▸ PROMPT: Return exactly the lines below, starting with the one that has "potted plant: present [841,778,878,834]" and going on through the one that has "potted plant: none [310,818,445,997]".

▸ EXERCISE INPUTS:
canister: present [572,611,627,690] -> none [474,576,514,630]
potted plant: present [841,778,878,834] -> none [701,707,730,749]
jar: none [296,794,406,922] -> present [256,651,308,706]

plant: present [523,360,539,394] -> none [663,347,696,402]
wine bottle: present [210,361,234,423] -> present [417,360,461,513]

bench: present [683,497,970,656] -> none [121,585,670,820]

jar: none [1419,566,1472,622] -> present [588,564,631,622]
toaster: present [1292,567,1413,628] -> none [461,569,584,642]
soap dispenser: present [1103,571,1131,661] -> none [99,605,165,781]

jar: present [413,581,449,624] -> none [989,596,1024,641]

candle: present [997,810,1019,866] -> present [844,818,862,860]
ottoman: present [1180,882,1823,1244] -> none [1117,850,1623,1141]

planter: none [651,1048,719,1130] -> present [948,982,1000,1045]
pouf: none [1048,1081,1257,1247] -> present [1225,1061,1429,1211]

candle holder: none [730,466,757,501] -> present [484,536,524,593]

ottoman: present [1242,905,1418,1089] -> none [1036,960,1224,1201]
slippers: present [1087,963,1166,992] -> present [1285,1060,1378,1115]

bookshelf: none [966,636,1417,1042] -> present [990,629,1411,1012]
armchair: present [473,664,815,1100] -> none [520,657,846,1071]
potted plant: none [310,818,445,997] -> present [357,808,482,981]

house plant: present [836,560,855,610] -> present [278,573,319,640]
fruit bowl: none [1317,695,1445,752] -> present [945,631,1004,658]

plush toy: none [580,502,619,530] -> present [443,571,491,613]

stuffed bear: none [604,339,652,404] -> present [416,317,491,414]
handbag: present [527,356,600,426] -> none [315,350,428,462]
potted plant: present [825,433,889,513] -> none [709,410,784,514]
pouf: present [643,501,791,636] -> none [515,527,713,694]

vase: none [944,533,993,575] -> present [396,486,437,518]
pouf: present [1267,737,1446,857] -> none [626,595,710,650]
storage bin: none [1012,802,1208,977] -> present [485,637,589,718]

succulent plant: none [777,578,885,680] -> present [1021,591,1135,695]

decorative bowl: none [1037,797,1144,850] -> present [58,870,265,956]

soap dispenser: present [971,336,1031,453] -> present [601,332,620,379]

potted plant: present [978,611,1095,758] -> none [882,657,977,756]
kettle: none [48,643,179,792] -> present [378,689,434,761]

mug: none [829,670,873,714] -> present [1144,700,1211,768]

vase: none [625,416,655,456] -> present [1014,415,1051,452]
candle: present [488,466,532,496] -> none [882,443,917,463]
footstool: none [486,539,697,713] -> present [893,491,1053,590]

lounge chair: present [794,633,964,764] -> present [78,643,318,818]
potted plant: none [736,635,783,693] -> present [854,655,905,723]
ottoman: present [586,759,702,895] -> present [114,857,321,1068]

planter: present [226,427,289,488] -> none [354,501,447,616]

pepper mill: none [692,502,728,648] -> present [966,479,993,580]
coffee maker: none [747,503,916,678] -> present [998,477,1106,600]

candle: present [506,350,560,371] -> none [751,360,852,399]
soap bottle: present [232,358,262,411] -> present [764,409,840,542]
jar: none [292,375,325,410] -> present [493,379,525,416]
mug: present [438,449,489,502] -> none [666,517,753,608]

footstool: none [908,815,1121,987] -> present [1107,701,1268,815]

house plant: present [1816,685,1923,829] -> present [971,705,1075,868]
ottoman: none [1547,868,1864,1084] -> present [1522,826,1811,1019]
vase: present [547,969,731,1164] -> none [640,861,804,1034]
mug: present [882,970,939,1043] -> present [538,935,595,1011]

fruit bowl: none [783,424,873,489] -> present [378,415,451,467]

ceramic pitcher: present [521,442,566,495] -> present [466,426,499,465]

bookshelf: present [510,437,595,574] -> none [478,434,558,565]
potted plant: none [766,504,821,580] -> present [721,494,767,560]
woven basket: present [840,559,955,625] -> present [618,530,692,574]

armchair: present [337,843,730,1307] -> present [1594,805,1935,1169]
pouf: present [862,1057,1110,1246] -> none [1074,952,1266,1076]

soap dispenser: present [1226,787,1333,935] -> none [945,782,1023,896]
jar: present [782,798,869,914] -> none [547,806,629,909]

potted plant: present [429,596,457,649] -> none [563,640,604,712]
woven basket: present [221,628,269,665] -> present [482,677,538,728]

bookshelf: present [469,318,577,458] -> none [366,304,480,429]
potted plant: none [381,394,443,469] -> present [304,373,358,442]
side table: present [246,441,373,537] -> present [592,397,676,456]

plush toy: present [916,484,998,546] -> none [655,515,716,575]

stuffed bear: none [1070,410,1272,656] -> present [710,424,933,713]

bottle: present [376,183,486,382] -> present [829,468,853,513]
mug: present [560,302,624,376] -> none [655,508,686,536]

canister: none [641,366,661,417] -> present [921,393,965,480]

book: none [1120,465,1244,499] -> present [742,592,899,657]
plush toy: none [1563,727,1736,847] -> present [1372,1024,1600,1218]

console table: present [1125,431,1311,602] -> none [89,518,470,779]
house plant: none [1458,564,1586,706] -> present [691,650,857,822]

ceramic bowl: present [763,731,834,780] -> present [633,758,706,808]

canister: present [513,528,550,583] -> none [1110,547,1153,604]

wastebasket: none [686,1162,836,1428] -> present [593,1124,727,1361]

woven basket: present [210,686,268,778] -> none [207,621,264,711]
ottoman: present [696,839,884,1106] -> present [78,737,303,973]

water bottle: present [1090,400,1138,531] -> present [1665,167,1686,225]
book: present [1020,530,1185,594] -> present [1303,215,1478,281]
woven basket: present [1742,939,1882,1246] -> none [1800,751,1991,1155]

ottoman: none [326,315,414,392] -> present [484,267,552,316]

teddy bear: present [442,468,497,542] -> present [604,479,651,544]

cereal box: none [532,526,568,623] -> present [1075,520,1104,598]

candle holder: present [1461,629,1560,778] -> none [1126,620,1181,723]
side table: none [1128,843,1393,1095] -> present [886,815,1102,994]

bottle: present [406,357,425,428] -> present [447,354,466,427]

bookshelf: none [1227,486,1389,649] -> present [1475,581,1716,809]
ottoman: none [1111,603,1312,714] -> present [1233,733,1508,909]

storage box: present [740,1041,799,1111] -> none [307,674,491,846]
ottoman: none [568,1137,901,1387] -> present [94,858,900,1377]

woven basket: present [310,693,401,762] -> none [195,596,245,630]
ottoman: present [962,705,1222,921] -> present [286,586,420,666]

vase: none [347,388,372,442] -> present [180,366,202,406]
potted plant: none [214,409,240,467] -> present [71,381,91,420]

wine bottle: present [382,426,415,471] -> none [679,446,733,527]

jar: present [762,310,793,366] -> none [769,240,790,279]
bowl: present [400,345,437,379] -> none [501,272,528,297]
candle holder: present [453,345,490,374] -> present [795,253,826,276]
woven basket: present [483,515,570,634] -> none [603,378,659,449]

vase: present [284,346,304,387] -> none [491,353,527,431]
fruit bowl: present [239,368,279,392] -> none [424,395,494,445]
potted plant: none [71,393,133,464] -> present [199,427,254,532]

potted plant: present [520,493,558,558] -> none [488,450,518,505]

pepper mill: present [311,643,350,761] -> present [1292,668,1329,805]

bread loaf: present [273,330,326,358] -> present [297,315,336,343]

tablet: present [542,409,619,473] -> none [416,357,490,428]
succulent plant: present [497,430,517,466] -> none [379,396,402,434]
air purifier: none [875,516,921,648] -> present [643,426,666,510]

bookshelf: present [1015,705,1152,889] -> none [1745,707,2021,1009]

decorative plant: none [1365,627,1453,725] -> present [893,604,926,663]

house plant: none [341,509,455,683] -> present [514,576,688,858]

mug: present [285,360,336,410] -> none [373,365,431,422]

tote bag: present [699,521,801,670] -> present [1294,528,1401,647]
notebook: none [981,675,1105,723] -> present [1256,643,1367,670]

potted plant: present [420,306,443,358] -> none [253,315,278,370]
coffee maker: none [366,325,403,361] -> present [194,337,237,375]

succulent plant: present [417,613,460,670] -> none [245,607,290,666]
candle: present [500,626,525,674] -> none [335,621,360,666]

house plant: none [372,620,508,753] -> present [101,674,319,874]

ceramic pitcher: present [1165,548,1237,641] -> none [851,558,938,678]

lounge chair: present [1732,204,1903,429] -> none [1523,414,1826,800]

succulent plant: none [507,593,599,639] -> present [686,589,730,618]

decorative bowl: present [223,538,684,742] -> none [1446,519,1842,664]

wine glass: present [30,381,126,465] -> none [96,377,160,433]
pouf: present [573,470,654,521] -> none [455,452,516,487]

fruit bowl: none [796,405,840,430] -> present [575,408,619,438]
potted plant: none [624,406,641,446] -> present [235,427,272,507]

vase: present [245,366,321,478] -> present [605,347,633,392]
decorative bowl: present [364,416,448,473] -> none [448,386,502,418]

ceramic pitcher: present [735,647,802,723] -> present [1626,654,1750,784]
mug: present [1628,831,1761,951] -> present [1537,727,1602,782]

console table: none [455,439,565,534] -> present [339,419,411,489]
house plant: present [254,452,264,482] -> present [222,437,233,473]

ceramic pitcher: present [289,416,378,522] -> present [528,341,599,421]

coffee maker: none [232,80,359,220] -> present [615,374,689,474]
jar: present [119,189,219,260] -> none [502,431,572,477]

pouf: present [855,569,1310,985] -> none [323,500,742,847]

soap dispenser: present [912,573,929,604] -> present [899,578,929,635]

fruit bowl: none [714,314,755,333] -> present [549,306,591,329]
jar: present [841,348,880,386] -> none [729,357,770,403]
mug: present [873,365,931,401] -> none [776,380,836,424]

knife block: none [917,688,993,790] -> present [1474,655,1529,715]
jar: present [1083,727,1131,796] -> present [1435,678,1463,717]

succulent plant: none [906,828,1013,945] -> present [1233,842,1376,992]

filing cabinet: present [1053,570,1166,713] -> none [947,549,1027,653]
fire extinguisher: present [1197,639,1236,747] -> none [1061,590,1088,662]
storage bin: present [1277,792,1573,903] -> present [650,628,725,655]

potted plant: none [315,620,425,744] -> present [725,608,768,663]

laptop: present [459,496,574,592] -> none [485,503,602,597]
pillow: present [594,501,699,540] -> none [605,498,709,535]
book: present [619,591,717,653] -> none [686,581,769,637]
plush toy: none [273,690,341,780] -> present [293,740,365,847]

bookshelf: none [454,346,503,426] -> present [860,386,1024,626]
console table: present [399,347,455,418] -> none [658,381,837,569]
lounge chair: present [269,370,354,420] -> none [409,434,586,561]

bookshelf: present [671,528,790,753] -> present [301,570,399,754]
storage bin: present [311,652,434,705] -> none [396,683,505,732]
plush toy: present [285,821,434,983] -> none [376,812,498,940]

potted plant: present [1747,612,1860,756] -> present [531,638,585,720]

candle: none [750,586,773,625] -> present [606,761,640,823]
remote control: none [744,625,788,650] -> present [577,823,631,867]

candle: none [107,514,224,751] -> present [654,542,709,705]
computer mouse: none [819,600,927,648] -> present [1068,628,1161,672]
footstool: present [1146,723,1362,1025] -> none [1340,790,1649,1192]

▸ RESPONSE AREA:
potted plant: present [841,778,878,834] -> none [701,707,730,749]
jar: none [296,794,406,922] -> present [256,651,308,706]

plant: present [523,360,539,394] -> none [663,347,696,402]
wine bottle: present [210,361,234,423] -> present [417,360,461,513]

bench: present [683,497,970,656] -> none [121,585,670,820]

jar: none [1419,566,1472,622] -> present [588,564,631,622]
toaster: present [1292,567,1413,628] -> none [461,569,584,642]
soap dispenser: present [1103,571,1131,661] -> none [99,605,165,781]

jar: present [413,581,449,624] -> none [989,596,1024,641]

candle: present [997,810,1019,866] -> present [844,818,862,860]
ottoman: present [1180,882,1823,1244] -> none [1117,850,1623,1141]

planter: none [651,1048,719,1130] -> present [948,982,1000,1045]
pouf: none [1048,1081,1257,1247] -> present [1225,1061,1429,1211]

candle holder: none [730,466,757,501] -> present [484,536,524,593]

ottoman: present [1242,905,1418,1089] -> none [1036,960,1224,1201]
slippers: present [1087,963,1166,992] -> present [1285,1060,1378,1115]

bookshelf: none [966,636,1417,1042] -> present [990,629,1411,1012]
armchair: present [473,664,815,1100] -> none [520,657,846,1071]
potted plant: none [310,818,445,997] -> present [357,808,482,981]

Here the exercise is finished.